Only one span is wanted from the lines below: from the one with "ring dip: (227, 334)" up to and including the one with "ring dip: (915, 441)". Copy it exactly, without images.

────────────────────────────────────────

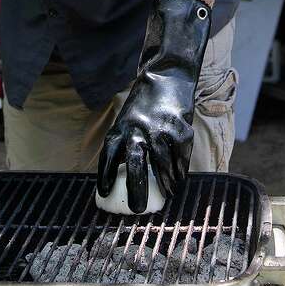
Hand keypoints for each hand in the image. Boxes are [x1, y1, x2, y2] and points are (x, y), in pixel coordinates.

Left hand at [97, 0, 211, 211]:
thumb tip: (121, 173)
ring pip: (164, 165)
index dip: (104, 175)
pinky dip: (181, 171)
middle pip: (137, 164)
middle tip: (137, 209)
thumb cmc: (144, 104)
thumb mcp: (127, 119)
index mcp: (122, 126)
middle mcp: (140, 129)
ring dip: (166, 183)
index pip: (109, 155)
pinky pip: (181, 157)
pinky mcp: (181, 129)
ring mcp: (162, 129)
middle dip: (136, 189)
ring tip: (166, 195)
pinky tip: (179, 179)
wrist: (168, 76)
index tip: (103, 193)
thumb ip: (125, 141)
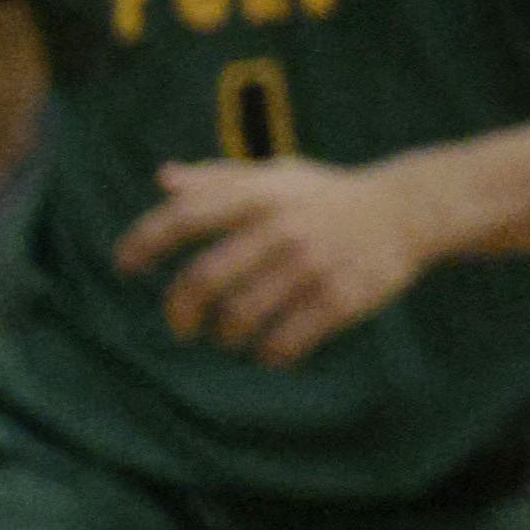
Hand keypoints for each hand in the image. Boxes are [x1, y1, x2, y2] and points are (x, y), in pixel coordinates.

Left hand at [121, 154, 433, 362]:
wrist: (406, 211)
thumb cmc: (329, 195)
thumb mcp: (279, 176)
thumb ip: (220, 179)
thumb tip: (162, 180)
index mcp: (261, 193)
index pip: (186, 216)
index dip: (145, 241)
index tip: (123, 264)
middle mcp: (281, 226)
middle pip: (204, 279)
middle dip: (180, 310)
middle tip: (180, 325)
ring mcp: (311, 264)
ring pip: (239, 317)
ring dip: (227, 334)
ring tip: (233, 334)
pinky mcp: (339, 298)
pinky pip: (284, 342)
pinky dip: (268, 353)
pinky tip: (272, 349)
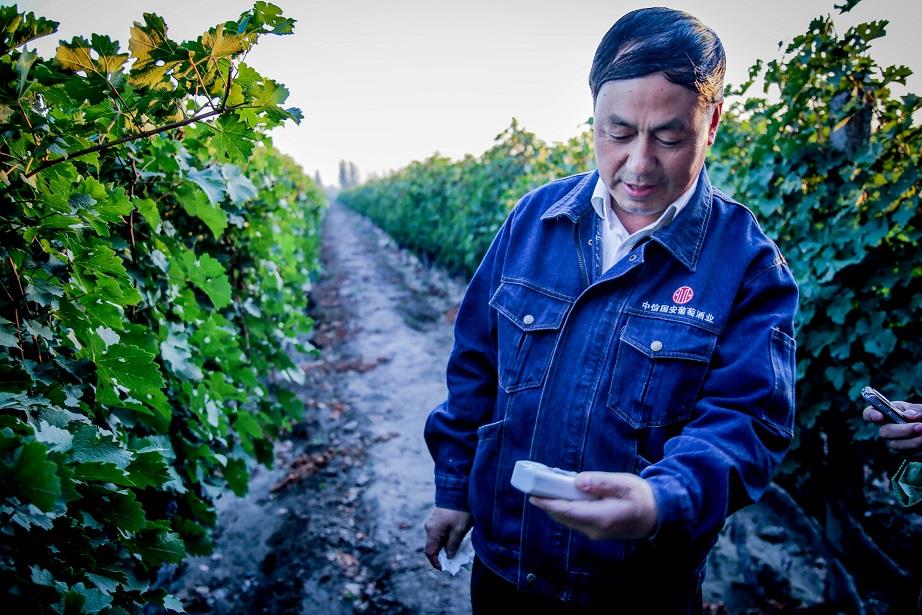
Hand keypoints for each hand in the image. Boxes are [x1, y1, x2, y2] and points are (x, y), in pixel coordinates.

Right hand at [424, 507, 472, 569]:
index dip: (435, 563)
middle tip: (453, 562)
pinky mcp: (438, 519)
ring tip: (456, 552)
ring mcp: (433, 522)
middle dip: (441, 556)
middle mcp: (430, 527)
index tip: (445, 569)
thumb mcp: (459, 531)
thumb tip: (448, 556)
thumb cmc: (460, 512)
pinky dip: (446, 540)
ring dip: (444, 548)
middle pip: (432, 547)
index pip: (429, 552)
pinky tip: (455, 541)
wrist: (459, 491)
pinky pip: (439, 534)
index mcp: (432, 531)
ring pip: (436, 540)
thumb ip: (452, 545)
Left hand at [529, 472, 657, 540]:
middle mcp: (594, 529)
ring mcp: (595, 531)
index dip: (548, 504)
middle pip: (563, 516)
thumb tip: (578, 481)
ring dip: (555, 505)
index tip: (533, 496)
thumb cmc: (642, 498)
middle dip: (547, 503)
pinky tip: (561, 495)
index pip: (567, 511)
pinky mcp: (596, 529)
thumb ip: (601, 482)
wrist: (657, 516)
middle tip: (534, 486)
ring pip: (567, 519)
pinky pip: (574, 519)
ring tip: (544, 488)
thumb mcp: (624, 484)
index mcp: (601, 517)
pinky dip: (565, 508)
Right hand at [863, 400, 921, 457]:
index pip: (870, 413)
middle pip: (884, 432)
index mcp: (890, 412)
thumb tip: (908, 415)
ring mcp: (896, 442)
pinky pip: (910, 455)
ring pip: (896, 446)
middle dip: (903, 430)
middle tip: (921, 427)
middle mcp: (889, 428)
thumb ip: (917, 410)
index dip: (870, 415)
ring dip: (915, 441)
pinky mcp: (906, 454)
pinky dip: (920, 450)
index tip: (879, 417)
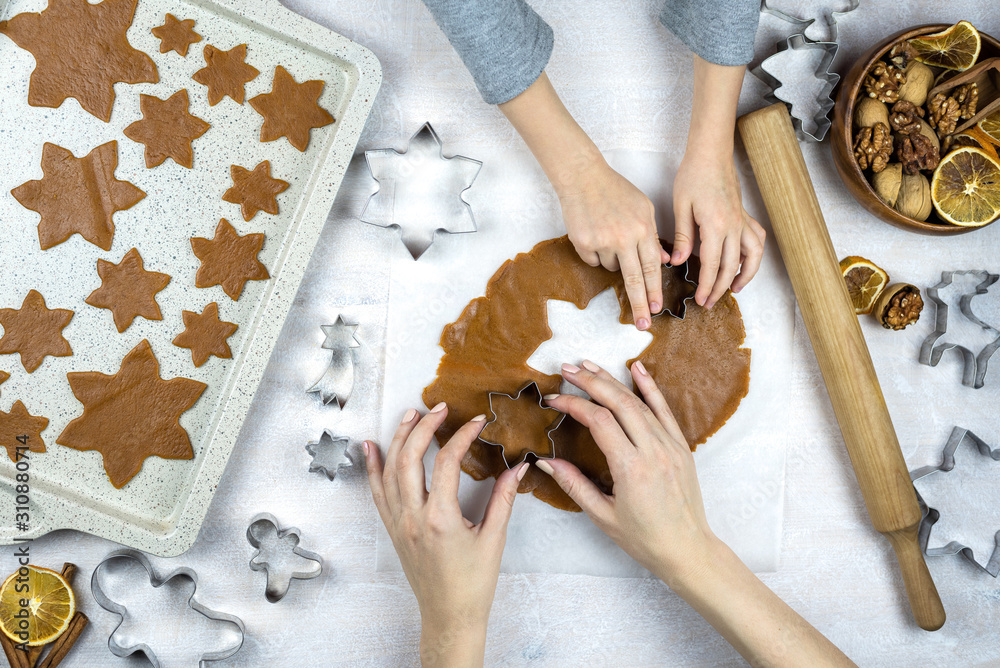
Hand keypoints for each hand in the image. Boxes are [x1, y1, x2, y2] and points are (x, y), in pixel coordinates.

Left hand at [364, 404, 527, 666]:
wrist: (450, 616)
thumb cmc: (473, 584)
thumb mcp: (494, 539)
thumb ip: (504, 499)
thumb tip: (517, 469)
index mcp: (441, 518)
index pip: (448, 462)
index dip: (462, 436)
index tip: (476, 423)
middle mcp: (414, 517)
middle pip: (410, 458)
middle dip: (423, 427)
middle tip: (439, 409)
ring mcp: (399, 523)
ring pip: (389, 471)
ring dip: (398, 439)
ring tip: (410, 415)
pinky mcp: (393, 529)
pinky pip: (377, 492)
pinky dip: (373, 467)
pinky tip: (372, 447)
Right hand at [497, 72, 667, 330]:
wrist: (583, 176)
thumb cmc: (615, 191)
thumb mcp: (643, 208)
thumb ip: (654, 236)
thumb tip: (665, 261)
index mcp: (644, 229)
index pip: (652, 268)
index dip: (655, 291)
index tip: (658, 310)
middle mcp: (625, 238)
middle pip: (635, 280)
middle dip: (641, 305)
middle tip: (644, 325)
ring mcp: (603, 241)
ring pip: (612, 267)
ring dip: (612, 259)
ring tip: (608, 233)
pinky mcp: (583, 243)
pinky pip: (593, 260)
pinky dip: (595, 252)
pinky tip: (594, 233)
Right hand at [536, 359, 716, 582]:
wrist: (687, 550)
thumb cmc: (645, 539)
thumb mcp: (602, 516)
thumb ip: (573, 484)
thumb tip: (545, 461)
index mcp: (631, 469)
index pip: (599, 421)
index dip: (574, 405)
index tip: (554, 399)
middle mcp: (653, 451)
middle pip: (619, 403)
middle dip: (590, 382)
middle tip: (567, 369)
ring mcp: (671, 447)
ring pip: (639, 403)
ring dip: (613, 381)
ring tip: (589, 366)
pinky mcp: (682, 448)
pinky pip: (664, 410)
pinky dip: (650, 388)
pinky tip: (637, 369)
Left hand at [671, 55, 765, 309]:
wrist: (711, 154)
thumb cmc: (693, 176)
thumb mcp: (680, 207)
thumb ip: (681, 236)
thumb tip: (677, 261)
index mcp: (715, 226)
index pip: (712, 265)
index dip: (707, 285)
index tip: (700, 299)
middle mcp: (734, 226)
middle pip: (731, 266)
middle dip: (721, 288)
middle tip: (709, 302)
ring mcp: (742, 221)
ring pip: (753, 256)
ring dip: (745, 275)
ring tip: (734, 289)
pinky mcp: (745, 216)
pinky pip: (757, 241)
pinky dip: (754, 256)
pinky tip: (745, 264)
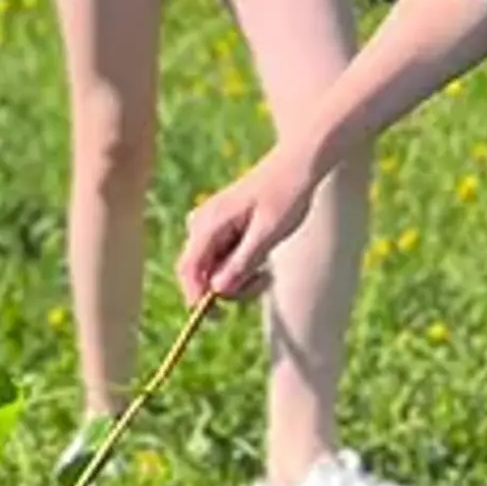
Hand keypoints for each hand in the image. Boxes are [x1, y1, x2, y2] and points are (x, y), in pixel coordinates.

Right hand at [179, 148, 321, 305]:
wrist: (296, 166)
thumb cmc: (285, 196)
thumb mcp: (268, 234)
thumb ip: (241, 263)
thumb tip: (217, 290)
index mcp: (208, 224)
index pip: (189, 270)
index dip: (196, 298)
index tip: (215, 319)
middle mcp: (201, 224)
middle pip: (201, 273)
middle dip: (228, 287)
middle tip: (263, 281)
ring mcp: (209, 225)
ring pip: (212, 268)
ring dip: (238, 277)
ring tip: (267, 268)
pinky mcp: (220, 227)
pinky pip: (221, 258)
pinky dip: (241, 265)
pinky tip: (262, 254)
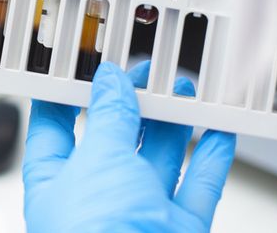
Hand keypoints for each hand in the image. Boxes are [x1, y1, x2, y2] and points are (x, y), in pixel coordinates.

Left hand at [23, 62, 235, 232]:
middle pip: (115, 137)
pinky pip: (199, 187)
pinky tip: (220, 129)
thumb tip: (111, 82)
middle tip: (149, 69)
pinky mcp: (179, 229)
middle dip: (133, 102)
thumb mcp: (99, 160)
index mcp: (56, 182)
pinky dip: (212, 157)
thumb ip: (111, 117)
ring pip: (160, 158)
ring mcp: (140, 215)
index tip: (87, 61)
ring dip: (175, 121)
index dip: (70, 91)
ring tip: (186, 88)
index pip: (56, 125)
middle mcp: (97, 198)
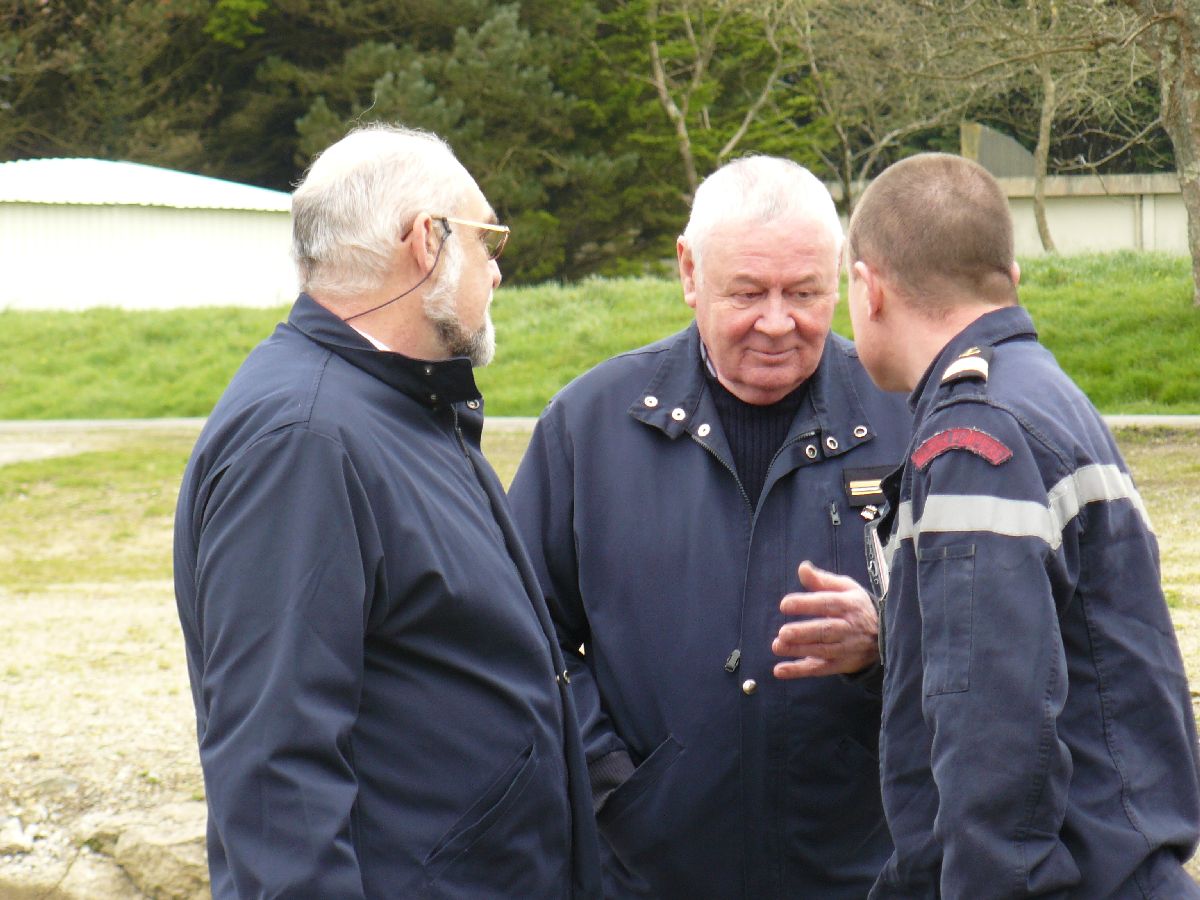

────────────────────────────────────────

• **Response area**
ring dip: (227, 334)
ring tip: (233, 334)
pinky mcp: (339, 298)
pinky pip: (284, 342)
pinky dip: (268, 353)
pinky tip: (272, 349)
Hand keypoints for each hand in the image. Boxes are [x1, y1, x2, y2] and points are (x, y), in pixel coordinates.

Right hand at [424, 507, 472, 569]:
index dip: (435, 563)
middle tip: (453, 562)
pinky mcp: (438, 519)
ring tip: (456, 552)
ring mcp: (433, 522)
middle dip: (441, 556)
middle mcp: (430, 527)
index tip: (445, 569)
thumb mcp: (459, 531)
thumb tip: (448, 556)
thumb cmc: (460, 512)
pinky dip: (446, 540)
ring dip: (444, 548)
middle pip: (432, 547)
index pip: (429, 552)
pinky tip: (455, 541)
wrist: (459, 491)
pinky pip: (439, 534)
index mcp: (432, 531)
ring pip: (436, 540)
thumb ip: (452, 545)
Left hand at [529, 472, 657, 540]:
middle mcp: (594, 529)
ring mcp: (595, 531)
index dip: (548, 504)
middle pip: (563, 516)
thumb tip: (578, 481)
ring dip: (555, 505)
index tip: (533, 496)
thumb cmc: (642, 498)
middle dip: (547, 503)
pinky tip: (561, 495)
index pip: (567, 511)
pinky mcp: (596, 529)
thumb ip: (601, 482)
wrist: (657, 516)
middle tip: (534, 486)
ring pip: (567, 519)
pinky pip: (574, 519)
ring tip: (544, 488)
thumb mcp: (624, 484)
index mcp: (601, 517)
pinky dip: (565, 508)
Right hand at [863, 400, 921, 457]:
index pip: (870, 413)
middle pip: (884, 432)
index mcp: (890, 412)
thumb tip: (908, 415)
ring mcp: (896, 442)
pinky pip: (910, 455)
ring pip: (896, 446)
middle dip: (903, 430)
middle tip: (921, 427)
middle mcp: (889, 428)
thumb ip: (917, 410)
index dip: (870, 415)
ring dip: (915, 441)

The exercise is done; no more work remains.